Verzweifelt wurden Ärzte gesucht, die sich um die Pestopfer kümmerten. Hohe Prämien wurden angeboten. Der erste offizielle Pestarzt war Matteo fu Angelo, der im Jahr 1348 von der italienischen Stadt Orvieto angestellt wurde für das Vierfache des üblichen Mediziner-Gehalts. Doch die meisten Ärzte hatten Angst und waren völlig verunsichert. Sie konnten sich nicht erklären, woher diese Seuche kam und was sie ausgelöst hatte. Sie hatten keine Mittel, den Patienten zu helfen. Entsprechend verlor die Bevölkerung das Vertrauen in die Ärzte. Und das sollte Jahrhunderte anhalten.

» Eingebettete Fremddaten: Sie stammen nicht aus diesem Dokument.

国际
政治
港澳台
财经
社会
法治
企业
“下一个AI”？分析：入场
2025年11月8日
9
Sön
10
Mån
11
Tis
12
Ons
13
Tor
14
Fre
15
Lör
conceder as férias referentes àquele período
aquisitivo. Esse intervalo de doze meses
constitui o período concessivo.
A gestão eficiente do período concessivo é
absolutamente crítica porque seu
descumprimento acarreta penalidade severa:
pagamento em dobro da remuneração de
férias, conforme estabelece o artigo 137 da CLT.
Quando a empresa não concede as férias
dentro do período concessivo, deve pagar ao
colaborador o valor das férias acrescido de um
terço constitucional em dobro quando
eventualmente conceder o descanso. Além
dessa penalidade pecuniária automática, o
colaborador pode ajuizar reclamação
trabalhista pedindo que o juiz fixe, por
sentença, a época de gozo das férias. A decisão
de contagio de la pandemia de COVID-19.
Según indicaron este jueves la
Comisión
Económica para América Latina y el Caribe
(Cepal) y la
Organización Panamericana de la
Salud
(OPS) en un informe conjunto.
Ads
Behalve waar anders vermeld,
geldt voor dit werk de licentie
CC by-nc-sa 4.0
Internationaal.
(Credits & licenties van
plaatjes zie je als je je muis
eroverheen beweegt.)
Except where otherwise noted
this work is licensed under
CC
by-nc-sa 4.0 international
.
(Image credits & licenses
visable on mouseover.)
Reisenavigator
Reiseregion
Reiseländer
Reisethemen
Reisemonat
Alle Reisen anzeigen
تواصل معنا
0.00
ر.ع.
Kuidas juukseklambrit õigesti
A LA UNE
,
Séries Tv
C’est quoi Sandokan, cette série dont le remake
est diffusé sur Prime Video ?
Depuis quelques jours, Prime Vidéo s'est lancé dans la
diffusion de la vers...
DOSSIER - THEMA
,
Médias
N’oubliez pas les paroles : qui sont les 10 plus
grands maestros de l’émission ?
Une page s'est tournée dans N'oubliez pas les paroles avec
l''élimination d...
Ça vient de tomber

Der schwarze Tod des 14. Jahrhunderts war wohl der schlimmste Pestausbruch aller Zeiten. Danach verschwand die Infektion nie ganz. Im 17. Jahrhundert gab es einen weiteren schweren Ausbruch. In der Zeit zwischen 1628 bis 1631 starben in Frankreich und Italien je eine Million Menschen. Ein Viertel der Einwohner, nämlich 100.000 Menschen, verlor London im Jahr der Großen Pest (1665). Die dritte große Pestepidemie traf vor allem Asien Mitte des 19. Jahrhunderts. Allein in Indien starben zehn Millionen Menschen.
Auftritt der Schnabeldoktoren
Pestarzt – da denkt man gleich an die typische Schnabelmaske. Diese Uniform, die die Doktoren vor den Miasmen schützen sollte, die man als Ursache der Pest ansah, stammt aus dem 17. Jahrhundert. Charles de Lorme, Professor an der Universität von Montpellier und Leibarzt der französischen Königin, entwarf sie 1619: Ein gewachster Übermantel mit Stiefeln und Handschuhen sollte die Haut vor Kontamination bewahren.
Das Gesicht wurde hinter dieser Maske versteckt, die einen mehr oder weniger langen Schnabel hatte, der mit Stroh als Luftfilter gefüllt war. Das Stroh war mit Kräutern und Gewürzen wie Amber, Minze, Kampfer, Gewürznelken oder Zitronenmelisse angereichert, von denen man sich zusätzlichen Schutz vor Ansteckung erhoffte. Dieser Anzug war die Standarduniform der Pestärzte im 17., 18. und 19. Jahrhundert. Dazu trugen die Schnabeldoktoren einen Stab, damit sie die Patienten nicht direkt berühren mussten.
Den wirklichen Auslöser der Pest fand der Schweizer Arzt Alexandre Yersin erst 1894: ein Bakterium, nach dem Entdecker Yersinia pestis genannt. Schnell war dann klar, dass Rattenflöhe die Bakterien übertrugen. Ab dem 20. Jahrhundert konnte die Pest mit Antibiotika bekämpft werden. Auch moderne Stadthygiene griff mit Absperrungen, Quarantäne und Kontrolle der Rattenplagen. Erst damit fassten die Menschen auch wieder Vertrauen in ihre Ärzte.